[Opening Exercise input section]
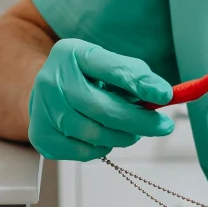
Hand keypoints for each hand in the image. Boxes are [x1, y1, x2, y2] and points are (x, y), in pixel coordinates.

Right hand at [28, 37, 174, 161]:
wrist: (46, 90)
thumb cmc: (83, 77)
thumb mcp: (107, 65)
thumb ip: (134, 75)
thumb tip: (163, 95)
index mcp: (71, 54)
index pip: (110, 69)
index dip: (139, 83)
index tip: (166, 95)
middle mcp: (51, 80)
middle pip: (102, 109)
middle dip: (138, 121)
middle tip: (162, 126)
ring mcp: (42, 110)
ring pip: (93, 134)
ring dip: (121, 136)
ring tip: (131, 131)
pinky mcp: (41, 136)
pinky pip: (82, 152)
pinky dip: (101, 148)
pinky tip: (104, 137)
[Closing Exercise input section]
▶ _Directions for this task_
Every line of the material above that has the string "hand" needs pulling out.

▶ _Response to the exercise_
Hand keypoints for each hand in the image. Boxes are [x1, y1, x2, y2] and points are (x, y), in pixel coordinates.
Right hand at [28, 37, 174, 161]:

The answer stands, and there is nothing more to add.